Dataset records
--

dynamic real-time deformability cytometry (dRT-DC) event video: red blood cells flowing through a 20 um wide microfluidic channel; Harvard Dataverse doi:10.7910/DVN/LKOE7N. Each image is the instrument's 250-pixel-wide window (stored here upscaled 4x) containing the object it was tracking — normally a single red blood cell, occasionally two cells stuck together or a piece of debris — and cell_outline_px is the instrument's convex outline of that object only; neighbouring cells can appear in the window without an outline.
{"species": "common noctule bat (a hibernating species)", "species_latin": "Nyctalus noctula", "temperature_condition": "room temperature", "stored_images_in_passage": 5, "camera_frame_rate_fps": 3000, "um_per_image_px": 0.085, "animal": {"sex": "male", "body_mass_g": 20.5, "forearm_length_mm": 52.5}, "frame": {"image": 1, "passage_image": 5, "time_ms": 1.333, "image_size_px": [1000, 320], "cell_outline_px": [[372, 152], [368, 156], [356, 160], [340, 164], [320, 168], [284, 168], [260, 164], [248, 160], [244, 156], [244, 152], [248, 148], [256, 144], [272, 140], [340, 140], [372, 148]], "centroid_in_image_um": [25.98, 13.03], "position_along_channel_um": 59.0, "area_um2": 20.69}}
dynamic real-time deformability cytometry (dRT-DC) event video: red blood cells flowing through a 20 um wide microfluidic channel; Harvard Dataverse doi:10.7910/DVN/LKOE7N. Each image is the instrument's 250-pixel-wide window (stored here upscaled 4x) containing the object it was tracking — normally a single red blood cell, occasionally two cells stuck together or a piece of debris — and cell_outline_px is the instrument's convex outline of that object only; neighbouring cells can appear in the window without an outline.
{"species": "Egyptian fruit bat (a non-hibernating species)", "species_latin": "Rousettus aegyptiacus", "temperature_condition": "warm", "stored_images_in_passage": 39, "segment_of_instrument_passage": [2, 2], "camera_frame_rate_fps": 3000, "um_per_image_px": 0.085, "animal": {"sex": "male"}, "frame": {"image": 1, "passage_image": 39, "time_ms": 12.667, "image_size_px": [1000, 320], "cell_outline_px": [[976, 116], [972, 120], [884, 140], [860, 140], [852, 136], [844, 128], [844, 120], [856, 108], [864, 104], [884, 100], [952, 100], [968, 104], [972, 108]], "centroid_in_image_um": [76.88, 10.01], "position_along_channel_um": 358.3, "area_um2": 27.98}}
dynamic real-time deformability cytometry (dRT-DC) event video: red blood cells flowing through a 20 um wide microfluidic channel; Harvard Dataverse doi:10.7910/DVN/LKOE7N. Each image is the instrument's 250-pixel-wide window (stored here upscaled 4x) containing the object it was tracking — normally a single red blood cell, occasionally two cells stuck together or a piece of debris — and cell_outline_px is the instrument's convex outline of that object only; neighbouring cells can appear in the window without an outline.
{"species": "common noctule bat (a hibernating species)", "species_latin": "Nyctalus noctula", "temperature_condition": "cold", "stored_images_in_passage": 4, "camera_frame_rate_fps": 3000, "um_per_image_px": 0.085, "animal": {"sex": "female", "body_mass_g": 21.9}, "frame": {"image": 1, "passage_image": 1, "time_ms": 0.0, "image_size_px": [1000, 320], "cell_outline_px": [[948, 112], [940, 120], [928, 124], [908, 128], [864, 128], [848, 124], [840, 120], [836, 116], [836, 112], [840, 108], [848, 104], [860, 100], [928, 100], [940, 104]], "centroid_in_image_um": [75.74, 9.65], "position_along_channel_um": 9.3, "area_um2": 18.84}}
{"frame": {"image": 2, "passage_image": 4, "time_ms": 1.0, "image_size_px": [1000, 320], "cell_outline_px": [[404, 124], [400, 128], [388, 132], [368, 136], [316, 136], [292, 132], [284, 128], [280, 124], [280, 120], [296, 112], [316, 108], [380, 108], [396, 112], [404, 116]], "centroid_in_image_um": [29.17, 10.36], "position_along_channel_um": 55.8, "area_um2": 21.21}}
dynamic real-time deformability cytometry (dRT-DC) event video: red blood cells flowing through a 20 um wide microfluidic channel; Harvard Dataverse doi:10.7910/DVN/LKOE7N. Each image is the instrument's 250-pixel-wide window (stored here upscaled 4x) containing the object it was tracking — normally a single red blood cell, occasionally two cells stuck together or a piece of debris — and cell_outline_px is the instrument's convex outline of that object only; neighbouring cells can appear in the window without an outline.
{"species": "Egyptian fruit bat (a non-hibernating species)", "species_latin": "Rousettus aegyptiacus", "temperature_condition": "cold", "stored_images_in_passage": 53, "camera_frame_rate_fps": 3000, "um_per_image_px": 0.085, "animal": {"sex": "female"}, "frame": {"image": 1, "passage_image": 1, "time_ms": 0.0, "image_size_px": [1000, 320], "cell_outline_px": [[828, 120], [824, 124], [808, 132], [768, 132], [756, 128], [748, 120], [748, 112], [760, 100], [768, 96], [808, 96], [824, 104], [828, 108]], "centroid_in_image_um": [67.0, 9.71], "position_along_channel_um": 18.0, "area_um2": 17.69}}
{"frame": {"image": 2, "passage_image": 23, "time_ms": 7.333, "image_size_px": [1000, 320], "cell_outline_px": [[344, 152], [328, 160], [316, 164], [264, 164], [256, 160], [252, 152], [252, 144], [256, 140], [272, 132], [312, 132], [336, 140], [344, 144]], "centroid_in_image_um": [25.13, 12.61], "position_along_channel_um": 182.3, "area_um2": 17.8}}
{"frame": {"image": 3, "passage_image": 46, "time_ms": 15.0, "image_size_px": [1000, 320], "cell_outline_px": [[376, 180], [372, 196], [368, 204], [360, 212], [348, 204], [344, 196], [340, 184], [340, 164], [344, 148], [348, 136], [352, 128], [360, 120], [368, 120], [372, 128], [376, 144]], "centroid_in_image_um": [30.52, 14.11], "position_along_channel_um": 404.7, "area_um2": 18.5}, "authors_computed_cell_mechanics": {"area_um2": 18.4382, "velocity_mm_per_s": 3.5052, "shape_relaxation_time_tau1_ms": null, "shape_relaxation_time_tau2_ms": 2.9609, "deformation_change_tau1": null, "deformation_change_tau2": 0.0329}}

--

▶ [Task]: Exactly reproduce every line of the records.

▶ [Expected answer]:
dynamic real-time deformability cytometry (dRT-DC) event video: red blood cells flowing through a 20 um wide microfluidic channel; Harvard Dataverse doi:10.7910/DVN/LKOE7N. Each image is the instrument's 250-pixel-wide window (stored here upscaled 4x) containing the object it was tracking — normally a single red blood cell, occasionally two cells stuck together or a piece of debris — and cell_outline_px is the instrument's convex outline of that object only; neighbouring cells can appear in the window without an outline.
{"species": "common noctule bat (a hibernating species)", "species_latin": "Nyctalus noctula", "temperature_condition": "room temperature", "stored_images_in_passage": 5, "camera_frame_rate_fps": 3000, "um_per_image_px": 0.085, "animal": {"sex": "male", "body_mass_g": 20.5, "forearm_length_mm": 52.5}, "frame": {"image": 1, "passage_image": 5, "time_ms": 1.333, "image_size_px": [1000, 320], "cell_outline_px": [[372, 152], [368, 156], [356, 160], [340, 164], [320, 168], [284, 168], [260, 164], [248, 160], [244, 156], [244, 152], [248, 148], [256, 144], [272, 140], [340, 140], [372, 148]], "centroid_in_image_um": [25.98, 13.03], "position_along_channel_um": 59.0, "area_um2": 20.69}}
dynamic real-time deformability cytometry (dRT-DC) event video: red blood cells flowing through a 20 um wide microfluidic channel; Harvard Dataverse doi:10.7910/DVN/LKOE7N. Each image is the instrument's 250-pixel-wide window (stored here upscaled 4x) containing the object it was tracking — normally a single red blood cell, occasionally two cells stuck together or a piece of debris — and cell_outline_px is the instrument's convex outline of that object only; neighbouring cells can appear in the window without an outline.
{"species": "Egyptian fruit bat (a non-hibernating species)", "species_latin": "Rousettus aegyptiacus", "temperature_condition": "warm", "stored_images_in_passage": 39, "segment_of_instrument_passage": [2, 2], "camera_frame_rate_fps": 3000, "um_per_image_px": 0.085, "animal": {"sex": "male"}, "frame": {"image": 1, "passage_image": 39, "time_ms": 12.667, "image_size_px": [1000, 320], "cell_outline_px": [[976, 116], [972, 120], [884, 140], [860, 140], [852, 136], [844, 128], [844, 120], [856, 108], [864, 104], [884, 100], [952, 100], [968, 104], [972, 108]], "centroid_in_image_um": [76.88, 10.01], "position_along_channel_um": 358.3, "area_um2": 27.98}}
dynamic real-time deformability cytometry (dRT-DC) event video: red blood cells flowing through a 20 um wide microfluidic channel; Harvard Dataverse doi:10.7910/DVN/LKOE7N. Each image is the instrument's 250-pixel-wide window (stored here upscaled 4x) containing the object it was tracking — normally a single red blood cell, occasionally two cells stuck together or a piece of debris — and cell_outline_px is the instrument's convex outline of that object only; neighbouring cells can appear in the window without an outline.
{"species": "common noctule bat (a hibernating species)", "species_latin": "Nyctalus noctula", "temperature_condition": "cold", "stored_images_in_passage": 4, "camera_frame_rate_fps": 3000, "um_per_image_px": 0.085, "animal": {"sex": "female", "body_mass_g": 21.9}, "frame": {"image": 1, "passage_image": 1, "time_ms": 0.0, "image_size_px": [1000, 320], "cell_outline_px": [[948, 112], [940, 120], [928, 124], [908, 128], [864, 128], [848, 124], [840, 120], [836, 116], [836, 112], [840, 108], [848, 104], [860, 100], [928, 100], [940, 104]], "centroid_in_image_um": [75.74, 9.65], "position_along_channel_um": 9.3, "area_um2": 18.84}}
{"frame": {"image": 2, "passage_image": 4, "time_ms": 1.0, "image_size_px": [1000, 320], "cell_outline_px": [[404, 124], [400, 128], [388, 132], [368, 136], [316, 136], [292, 132], [284, 128], [280, 124], [280, 120], [296, 112], [316, 108], [380, 108], [396, 112], [404, 116]], "centroid_in_image_um": [29.17, 10.36], "position_along_channel_um": 55.8, "area_um2": 21.21}}
dynamic real-time deformability cytometry (dRT-DC) event video: red blood cells flowing through a 20 um wide microfluidic channel; Harvard Dataverse doi:10.7910/DVN/LKOE7N. Each image is the instrument's 250-pixel-wide window (stored here upscaled 4x) containing the object it was tracking — normally a single red blood cell, occasionally two cells stuck together or a piece of debris — and cell_outline_px is the instrument's convex outline of that object only; neighbouring cells can appear in the window without an outline.
{"species": "Egyptian fruit bat (a non-hibernating species)", "species_latin": "Rousettus aegyptiacus", "temperature_condition": "cold", "stored_images_in_passage": 53, "camera_frame_rate_fps": 3000, "um_per_image_px": 0.085, "animal": {"sex": "female"}, "frame": {"image": 1, "passage_image": 1, "time_ms": 0.0, "image_size_px": [1000, 320], "cell_outline_px": [[828, 120], [824, 124], [808, 132], [768, 132], [756, 128], [748, 120], [748, 112], [760, 100], [768, 96], [808, 96], [824, 104], [828, 108]], "centroid_in_image_um": [67.0, 9.71], "position_along_channel_um": 18.0, "area_um2": 17.69}}
{"frame": {"image": 2, "passage_image": 23, "time_ms": 7.333, "image_size_px": [1000, 320], "cell_outline_px": [[344, 152], [328, 160], [316, 164], [264, 164], [256, 160], [252, 152], [252, 144], [256, 140], [272, 132], [312, 132], [336, 140], [344, 144]], "centroid_in_image_um": [25.13, 12.61], "position_along_channel_um": 182.3, "area_um2": 17.8}}
{"frame": {"image": 3, "passage_image": 46, "time_ms": 15.0, "image_size_px": [1000, 320], "cell_outline_px": [[376, 180], [372, 196], [368, 204], [360, 212], [348, 204], [344, 196], [340, 184], [340, 164], [344, 148], [348, 136], [352, 128], [360, 120], [368, 120], [372, 128], [376, 144]], "centroid_in_image_um": [30.52, 14.11], "position_along_channel_um": 404.7, "area_um2": 18.5}, "authors_computed_cell_mechanics": {"area_um2": 18.4382, "velocity_mm_per_s": 3.5052, "shape_relaxation_time_tau1_ms": null, "shape_relaxation_time_tau2_ms": 2.9609, "deformation_change_tau1": null, "deformation_change_tau2": 0.0329}}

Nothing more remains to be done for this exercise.